Kalktest: Verdünnte Salzsäure bringt das Carbonat im Boden zum Schäumen. (Bild: Stefan Stöcklin)

Willkommen in der «Werkstatt Bodenfarben» des Science Lab der UZH. Anett Hofmann hat den Kurs aufgebaut und bietet ihn im Rahmen des «Forschungs- und Lernlabors» interessierten Lehrpersonen und ihren Klassen an. Dorothea Baumgartner, die Naturkunde-Lehrerin der 14- bis 16jährigen Schülerinnen und Schüler der Gesamtschule Unterstrass, ist begeistert. «Hier lernen alle etwas. Der didaktisch gut aufgebaute Kurs zeigt Zusammenhänge und verbindet wissenschaftliche und gestalterische Lerngelegenheiten.» Mit einfachen und gut verständlichen Mitteln holt Hofmann ein Optimum aus dem Thema, präsentiert dazu einfache Experimente und erklärt spielerisch die Entstehung des Bodens und seiner Farbtöne.

Dateneinträge
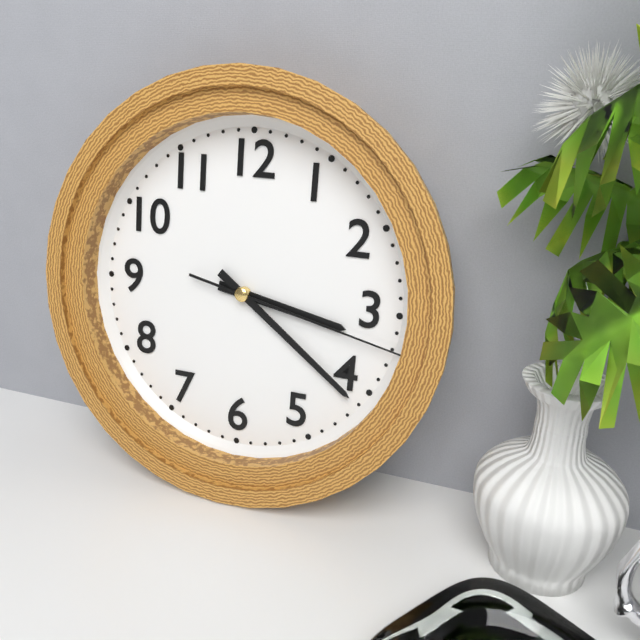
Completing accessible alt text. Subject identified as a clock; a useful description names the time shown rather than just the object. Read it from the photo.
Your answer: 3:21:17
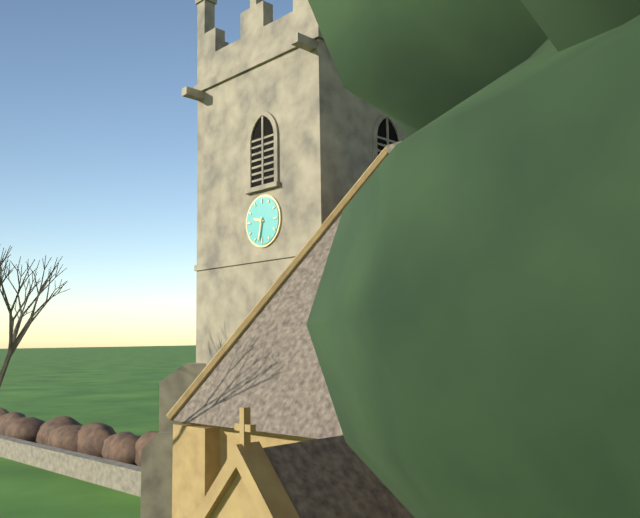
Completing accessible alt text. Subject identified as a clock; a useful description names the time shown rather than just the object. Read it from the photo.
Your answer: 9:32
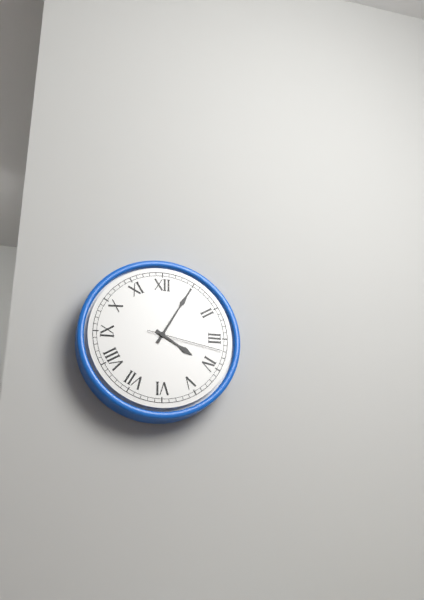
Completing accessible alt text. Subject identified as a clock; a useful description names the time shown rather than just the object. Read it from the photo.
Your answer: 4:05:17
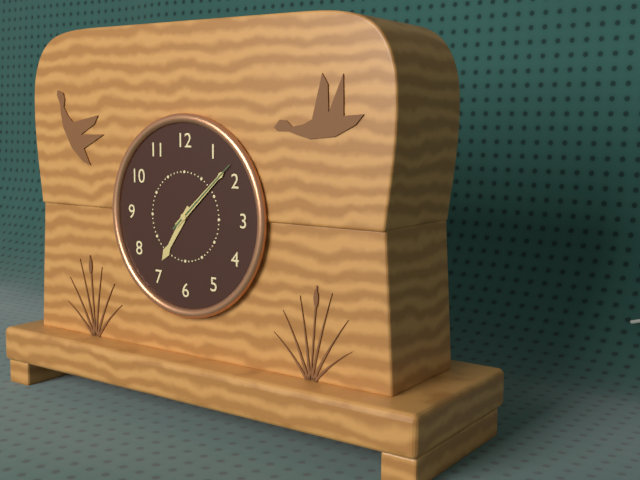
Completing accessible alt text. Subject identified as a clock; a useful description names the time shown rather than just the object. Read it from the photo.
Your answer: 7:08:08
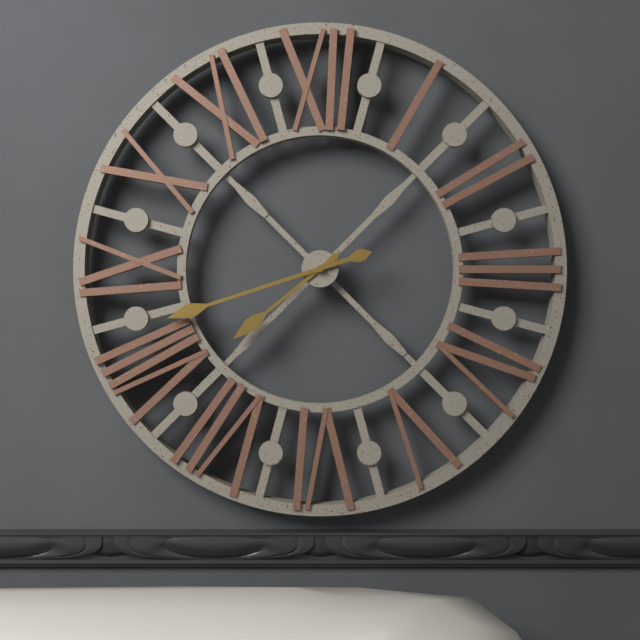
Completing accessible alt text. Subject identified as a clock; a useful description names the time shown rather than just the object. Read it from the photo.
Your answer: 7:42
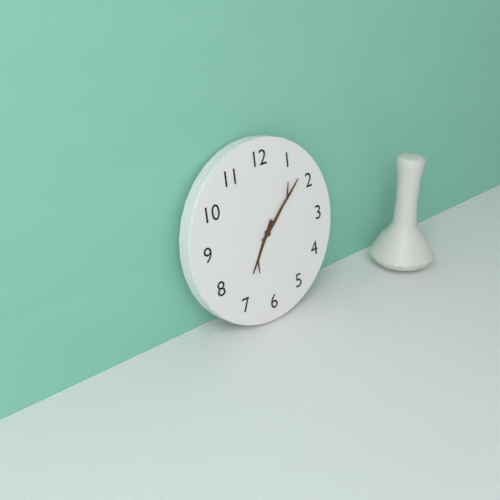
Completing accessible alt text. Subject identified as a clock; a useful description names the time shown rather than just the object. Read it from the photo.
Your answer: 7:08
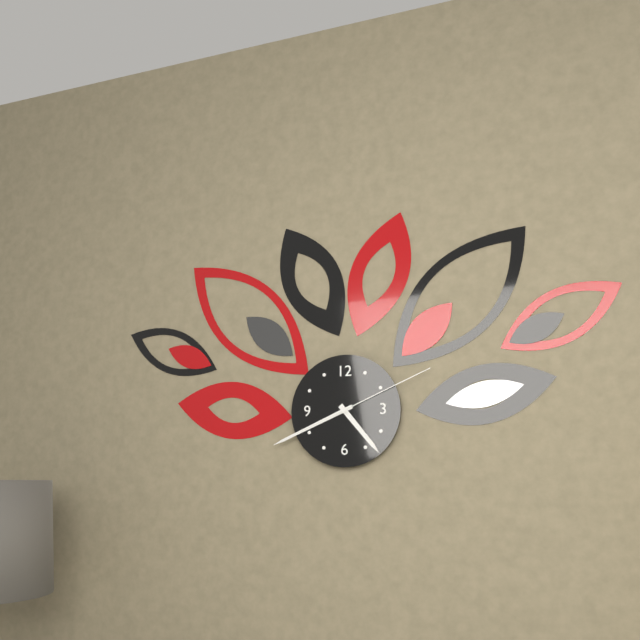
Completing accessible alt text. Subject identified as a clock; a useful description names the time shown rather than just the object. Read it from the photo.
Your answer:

ERFORDERLICHE SCHRITTE:
- A) Übersetze diesen Satz aus dem Textauszug ins Englische: „Anett Hofmann hat den Kurs aufgebaut und bietet ihn im Rahmen des «Forschungs- und Lernlabors» interessierten Lehrpersonen und ihren Klassen an.“
- B) Gib den Teil des Textauszugs zwischen „Willkommen in der“ und „und seiner Farbtöne.“ Wort für Wort wieder, beide Stellen eingeschlossen.
Die Dateneinträge stammen aus einer anderen Quelle als der Textauszug.

ERGEBNISSE:
- A) Anett Hofmann developed the course and offers it to interested teachers and their classes as part of the "Research and Learning Lab."

- B)
Willkommen in der «Werkstatt Bodenfarben» des Science Lab der UZH. Anett Hofmann hat den Kurs aufgebaut und bietet ihn im Rahmen des «Forschungs- und Lernlabors» interessierten Lehrpersonen und ihren Klassen an. Dorothea Baumgartner, die Naturkunde-Lehrerin der 14- bis 16jährigen Schülerinnen und Schüler der Gesamtschule Unterstrass, ist begeistert. «Hier lernen alle etwas. Der didaktisch gut aufgebaute Kurs zeigt Zusammenhänge und verbindet wissenschaftliche und gestalterische Lerngelegenheiten.» Mit einfachen und gut verständlichen Mitteln holt Hofmann ein Optimum aus dem Thema, präsentiert dazu einfache Experimente und erklärt spielerisch die Entstehung des Bodens und seiner Farbtöne.